The heatmap gives us a quick visual indication of the noteworthy aspects of the feature relationships.
Here is a code fragment taken from my Kaggle notebook showing the influence of 9 categorical variables on the target variable signifying hotel booking status. For the complete code in context refer to the Kaggle notebook.
# Code fragment ----------------------
fig, ax = plt.subplots(3,3,figsize=(20, 18))
axes = ax.flat
#Add the weekday feature to cat_feats
cat_feats.append('weekday')
for i, feat in enumerate(cat_feats):
sns.heatmap(pd.crosstab(reservedf['booking_status'],reservedf[feat],margins=True,normalize='columns'),
linewidths=1, annot=True, cmap='Blues', ax=axes[i], )
The margins=True gives us the marginal distribution of the target variable
reservedf['booking_status'] and normalize='columns' normalizes the
frequencies for quick interpretation.
The crosstab heatmap
The above code produces the following heatmaps. We get 9 heatmaps, one for each categorical feature with respect to the target.
Reading the heatmap
A crosstab heatmap is a graphical representation of a contingency table. Each cell of the heatmap shows the count (or relative frequency) of the intersection of two different categories in a dataset.
The way we have drawn the heatmap, normalized over columns, shows the distribution of each category value as a colour profile.
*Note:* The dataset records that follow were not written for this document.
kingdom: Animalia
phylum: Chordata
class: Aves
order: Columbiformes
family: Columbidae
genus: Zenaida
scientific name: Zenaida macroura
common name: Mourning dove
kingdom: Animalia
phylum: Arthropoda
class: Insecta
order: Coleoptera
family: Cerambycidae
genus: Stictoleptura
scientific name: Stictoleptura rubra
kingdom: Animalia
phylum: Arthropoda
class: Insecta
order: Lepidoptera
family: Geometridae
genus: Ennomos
The right-most strip in each heatmap shows the marginal distribution profile of the target variable.
All we have to do is compare the colour profiles of the values of the categorical variable (all vertical strips except the last one) with the target profile (the right-most strip). A notable deviation in the colour profile supported by the actual numbers indicates a categorical variable affecting the target.